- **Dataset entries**
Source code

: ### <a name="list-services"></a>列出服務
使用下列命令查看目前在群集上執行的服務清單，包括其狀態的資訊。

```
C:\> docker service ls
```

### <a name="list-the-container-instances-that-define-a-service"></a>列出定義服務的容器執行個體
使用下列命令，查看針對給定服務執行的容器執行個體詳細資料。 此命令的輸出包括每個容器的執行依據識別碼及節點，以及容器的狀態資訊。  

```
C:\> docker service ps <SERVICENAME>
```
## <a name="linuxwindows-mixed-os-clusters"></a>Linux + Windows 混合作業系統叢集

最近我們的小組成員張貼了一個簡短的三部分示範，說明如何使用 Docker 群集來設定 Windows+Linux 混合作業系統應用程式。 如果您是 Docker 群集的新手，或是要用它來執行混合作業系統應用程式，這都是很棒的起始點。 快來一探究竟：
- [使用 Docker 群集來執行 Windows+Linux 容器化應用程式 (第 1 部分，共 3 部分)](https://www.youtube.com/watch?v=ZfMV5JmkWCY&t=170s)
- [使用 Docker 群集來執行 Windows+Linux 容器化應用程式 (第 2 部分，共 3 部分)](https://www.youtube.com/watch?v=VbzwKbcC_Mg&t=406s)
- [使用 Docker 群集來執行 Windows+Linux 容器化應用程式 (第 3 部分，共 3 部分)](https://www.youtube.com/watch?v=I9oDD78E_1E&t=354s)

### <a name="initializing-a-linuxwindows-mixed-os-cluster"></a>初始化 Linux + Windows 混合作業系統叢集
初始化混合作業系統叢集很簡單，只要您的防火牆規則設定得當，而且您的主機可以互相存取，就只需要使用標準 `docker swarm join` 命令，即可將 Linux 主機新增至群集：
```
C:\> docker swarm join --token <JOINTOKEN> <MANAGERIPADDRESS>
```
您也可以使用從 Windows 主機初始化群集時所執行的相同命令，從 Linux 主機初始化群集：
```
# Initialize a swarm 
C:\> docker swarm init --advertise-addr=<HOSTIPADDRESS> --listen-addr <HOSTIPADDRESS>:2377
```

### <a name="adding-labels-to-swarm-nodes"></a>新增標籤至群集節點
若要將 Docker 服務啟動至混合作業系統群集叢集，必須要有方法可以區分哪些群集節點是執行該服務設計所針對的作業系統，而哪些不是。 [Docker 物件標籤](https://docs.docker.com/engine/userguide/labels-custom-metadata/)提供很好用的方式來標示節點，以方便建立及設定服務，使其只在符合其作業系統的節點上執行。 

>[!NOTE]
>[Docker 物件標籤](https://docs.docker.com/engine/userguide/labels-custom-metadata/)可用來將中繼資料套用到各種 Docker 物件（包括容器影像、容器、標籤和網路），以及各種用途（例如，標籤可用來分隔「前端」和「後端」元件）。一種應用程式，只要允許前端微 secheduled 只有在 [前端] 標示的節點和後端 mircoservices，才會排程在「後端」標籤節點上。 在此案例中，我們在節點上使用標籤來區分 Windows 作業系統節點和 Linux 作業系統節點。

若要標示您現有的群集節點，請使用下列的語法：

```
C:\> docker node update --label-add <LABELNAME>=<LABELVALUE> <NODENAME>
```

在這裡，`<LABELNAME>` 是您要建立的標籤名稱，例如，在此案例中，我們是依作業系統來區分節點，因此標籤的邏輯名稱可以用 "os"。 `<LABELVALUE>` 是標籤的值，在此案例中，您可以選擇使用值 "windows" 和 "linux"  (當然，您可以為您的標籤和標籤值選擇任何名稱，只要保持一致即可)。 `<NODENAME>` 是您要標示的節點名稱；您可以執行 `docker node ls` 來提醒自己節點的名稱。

- **WHAT TO DO**
Reproduce the data above in full. Leave nothing out.

- **ANSWER FOR THE TASK**
Source code

: ### <a name="list-services"></a>列出服務
使用下列命令查看目前在群集上執行的服務清單，包括其狀態的資訊。

```
C:\> docker service ls
```

### <a name="list-the-container-instances-that-define-a-service"></a>列出定義服務的容器執行個體
使用下列命令，查看針對給定服務執行的容器執行個體詳細資料。 此命令的輸出包括每個容器的執行依據識別碼及節點，以及容器的狀態資訊。  

```
C:\> docker service ps <SERVICENAME>
```
## <a name="linuxwindows-mixed-os-clusters"></a>Linux + Windows 混合作業系統叢集

最近我們的小組成員張貼了一個簡短的三部分示範，說明如何使用 Docker 群集來設定 Windows+Linux 混合作業系統應用程式。 如果您是 Docker 群集的新手，或是要用它來執行混合作業系統應用程式，這都是很棒的起始點。 快來一探究竟：
- [使用 Docker 群集來執行 Windows+Linux 容器化應用程式 (第 1 部分，共 3 部分)](https://www.youtube.com/watch?v=ZfMV5JmkWCY&t=170s)
- [使用 Docker 群集來執行 Windows+Linux 容器化應用程式 (第 2 部分，共 3 部分)](https://www.youtube.com/watch?v=VbzwKbcC_Mg&t=406s)
- [使用 Docker 群集來執行 Windows+Linux 容器化應用程式 (第 3 部分，共 3 部分)](https://www.youtube.com/watch?v=I9oDD78E_1E&t=354s)

### <a name="initializing-a-linuxwindows-mixed-os-cluster"></a>初始化 Linux + Windows 混合作業系統叢集
初始化混合作業系統叢集很簡單，只要您的防火牆規則設定得當，而且您的主機可以互相存取，就只需要使用標準 `docker swarm join` 命令，即可將 Linux 主機新增至群集：
```
C:\> docker swarm join --token <JOINTOKEN> <MANAGERIPADDRESS>
```
您也可以使用從 Windows 主機初始化群集時所執行的相同命令，從 Linux 主機初始化群集：
```
# Initialize a swarm 
C:\> docker swarm init --advertise-addr=<HOSTIPADDRESS> --listen-addr <HOSTIPADDRESS>:2377
```

### <a name="adding-labels-to-swarm-nodes"></a>新增標籤至群集節點
若要將 Docker 服務啟動至混合作業系統群集叢集，必須要有方法可以區分哪些群集節點是執行該服務設計所針對的作業系統，而哪些不是。 [Docker 物件標籤](https://docs.docker.com/engine/userguide/labels-custom-metadata/)提供很好用的方式來標示節點，以方便建立及設定服務，使其只在符合其作業系統的節點上執行。 

>[!NOTE]
>[Docker 物件標籤](https://docs.docker.com/engine/userguide/labels-custom-metadata/)可用來將中繼資料套用到各種 Docker 物件（包括容器影像、容器、標籤和網路），以及各種用途（例如，標籤可用來分隔「前端」和「後端」元件）。一種應用程式，只要允許前端微 secheduled 只有在 [前端] 標示的節點和後端 mircoservices，才會排程在「後端」標籤節點上。 在此案例中，我們在節點上使用標籤來區分 Windows 作業系統節點和 Linux 作業系統節點。

若要標示您現有的群集節點，請使用下列的語法：

```
C:\> docker node update --label-add <LABELNAME>=<LABELVALUE> <NODENAME>
```

在這裡，`<LABELNAME>` 是您要建立的標籤名稱，例如，在此案例中，我們是依作業系統來區分節點，因此標籤的邏輯名稱可以用 "os"。 `<LABELVALUE>` 是標籤的值，在此案例中，您可以選擇使用值 "windows" 和 "linux"  (當然，您可以為您的標籤和標籤值選擇任何名稱，只要保持一致即可)。 `<NODENAME>` 是您要標示的節點名稱；您可以執行 `docker node ls` 來提醒自己節點的名稱。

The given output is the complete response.